Ever since surfer Garry Meredith rushed to the water to help save a man mauled by a shark off Australia's east coast, he has not been able to get back on his board.
It has been a year since bodyboarder Matt Lee was hauled in from the sea, haemorrhaging blood after a four-metre great white shark bit his legs.
Lee survived but for veteran lifesaver Meredith the memories remain vivid. He helped paramedics stem the bleeding after the attack at Lighthouse Beach in the picturesque town of Ballina.
Beach culture is core to local identity but a rise in shark sightings and attacks has shaken many residents.
"After that experience... my surfing completely stopped," Meredith told AFP.
"I'll get back eventually, but I'm not ready to go back in yet."
The incident came some five months after a fatal attack at a nearby beach when he had been on duty.
Lee was one of 14 people involved in unprovoked shark attacks off the coast of New South Wales in 2015 up from three in 2014, according to records at Sydney's Taronga Zoo.
Most occurred along a 60-kilometre (37-mile) stretch from Evans Head to Byron Bay—with Ballina, a popular surf break 740 kilometres north of Sydney, between the two.
The region, renowned for its powdery white beaches and rugged coastline, has long been a magnet for surfers but fear has set in.

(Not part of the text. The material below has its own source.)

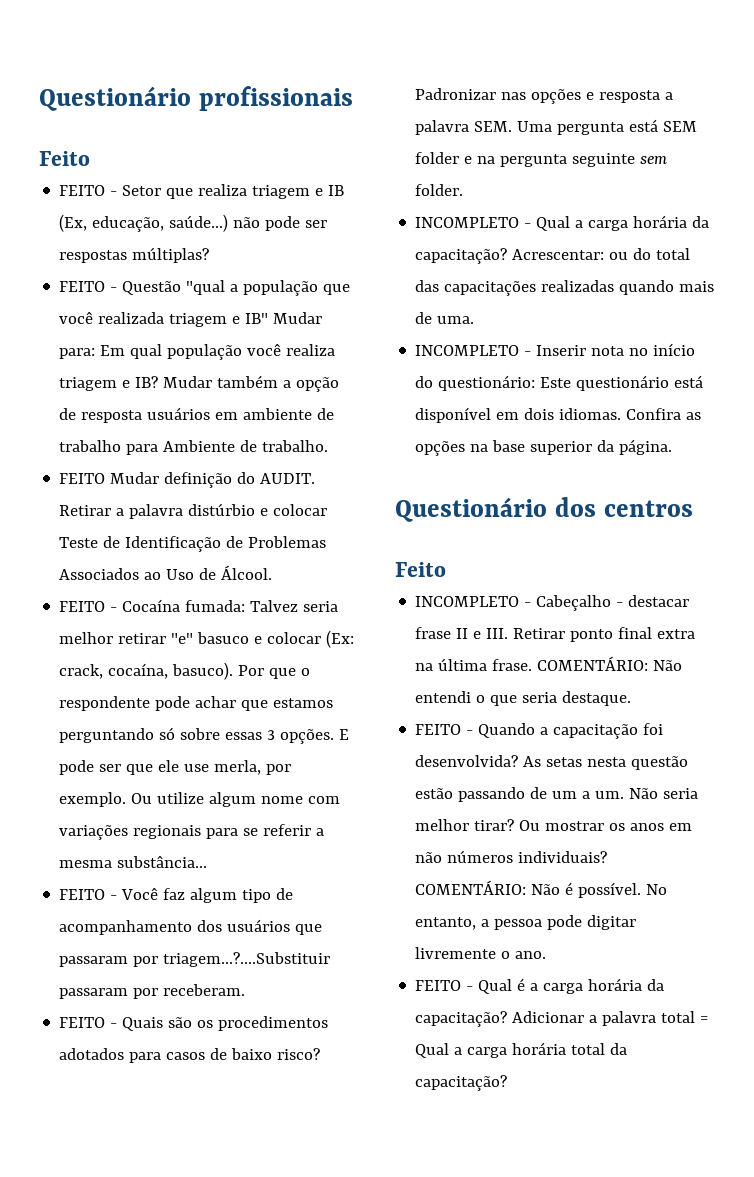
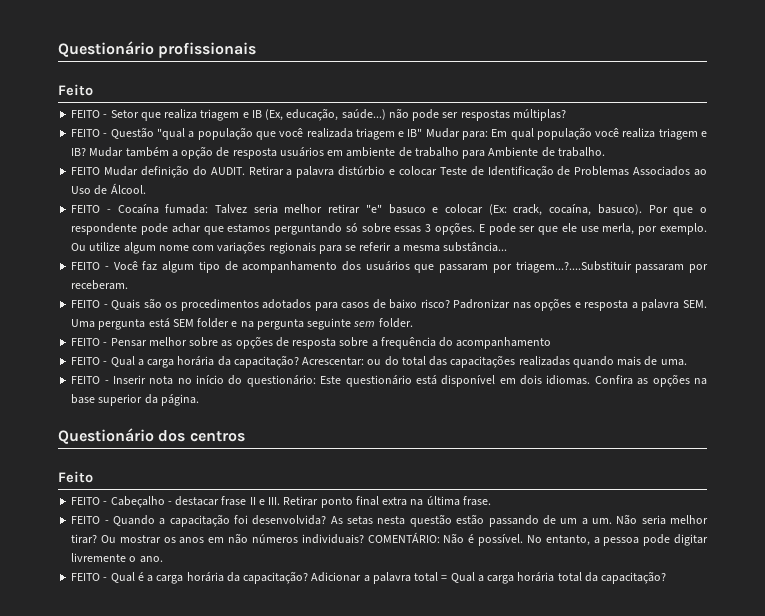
[415,217,520,228] INCOMPLETO -> [71,336,552,349] [71,357,101,365] FEITO - Pensar melhor sobre as opções de resposta sobre a frequência do acompanhamento // FEITO
[415,345,520,356] INCOMPLETO -> [71,376,101,384] FEITO
[415,596,520,607] INCOMPLETO -> [71,497,101,505] FEITO
[537,656,683,671] [415,691,632,706] COMENTÁRIO: Não entendi o que seria destaque. -> (491, 501) none

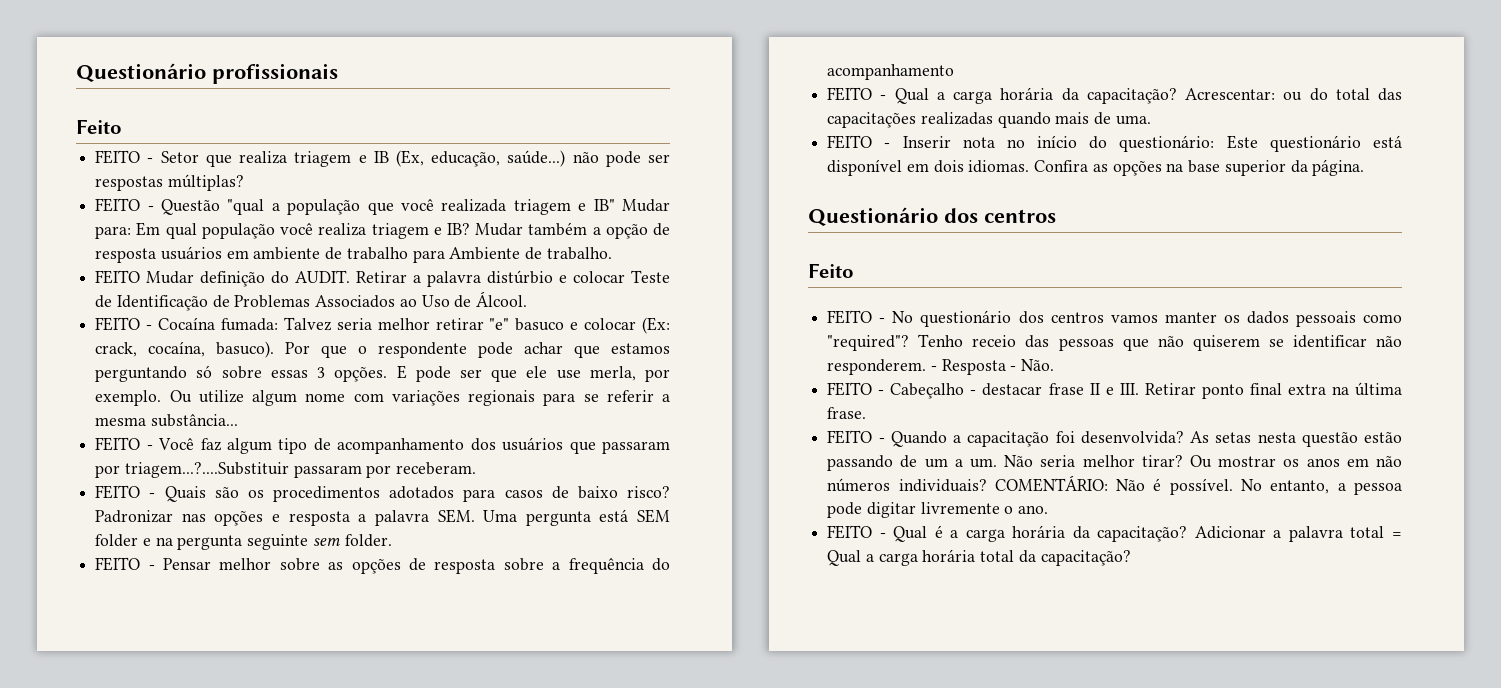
(93, 477) none -> [827,310,1402,327] [827,334,1402,351] [827,359,1055,375] // FEITO - No questionário dos centros vamos manter os dados pessoais como "required"? Tenho receio das pessoas que não quiserem se identificar não responderem. - Resposta - Não.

"(Some) boardriders won't go back in or they're not ready to go back in yet. I think they're scared enough to make that decision," Meredith said, adding: "But then you've got the die-hard guys that need to get that surf in every day, so they'll take the risk."
Culling is 'prehistoric'
Last year Japanese surfer Tadashi Nakahara died after his legs were ripped off at Ballina's Shelly Beach by a great white—a protected species. It was the only fatality from 22 unprovoked shark attacks in Australian coastal waters last year.
The encounters prompted calls for a shark cull, but Ballina's mayor David Wright is unequivocally against this.
He explained: "I think the culling of anything is basically a prehistoric type of way to deal with it. You just don't kill something because you don't get on with it."
But there is no agreement on the best approach to prevention, and state governments along the more than 30,000-kilometre Australian mainland coastline have adopted different measures.
Drum lines, where baited hooks are attached to floating barrels positioned a set distance off beaches, are deployed to catch sharks in Queensland. Some are collected and released elsewhere, many die on the hooks. The state also uses nets, which entangle them, causing them to drown.
Conservationists have heavily criticised both measures and point out they also result in the death of other marine life.
Western Australia, which has suffered more than a dozen shark attack fatalities since 2000, dumped a controversial catch-and-kill policy and now uses aerial patrols among other measures but maintains the option of killing sharks deemed an imminent threat.
The New South Wales government has ruled out culls instead employing other measures such as aerial monitoring and buoys with satellite receivers to track tagged sharks.
There were 98 shark attacks globally last year—the highest number ever recorded, according to researchers at the University of Florida, which has been collecting data since 1958. The French island of La Reunion was the "most deadly" with two out of the six fatalities resulting from such incidents worldwide.
George Burgess, director of the International Shark Attack File at the university, told AFP in February the increase in attacks could be due to rising water temperatures caused by climate change, which has led the sharks change established routes.
He also suggested the El Nino weather pattern, which was particularly powerful last year, caused warmer sea temperatures drawing more people to the beach.
But marine ecologist Rob Harcourt of Macquarie University warned that without long-term data it was difficult to pinpoint the factors behind attack clusters in Australia and more research was needed.
In Ballina, lifesavers, fishermen and surfers insist they have seen more sharks in recent years and closer to shore.
At the spectacular surfing spot of Boulders Beach, aerial patrols have spotted large sharks up to three metres long, Meredith said.
"Sightings have been really in close...in the whitewater probably 10 metres, if that, off the beach and they are just swimming up and down the gutters (deeper channels)," he added. "We've been told they're just looking for food."
Dave Pearson, founder of survivor support group "Bite Club", was bitten by a three-metre bull shark while surfing at Crowdy Head, another picturesque area in New South Wales, in 2011. It tore down to the bone on his left arm and smashed his skull.
"For the town here, for my mates and for my family, it never ends," he explained, adding that the focus should be on helping communities after attacks.
He said: "If we accept that there will be so many attacks a year... each (family) will cost us "X" amount in mental health, physiotherapy, and we want to be helping to provide that service."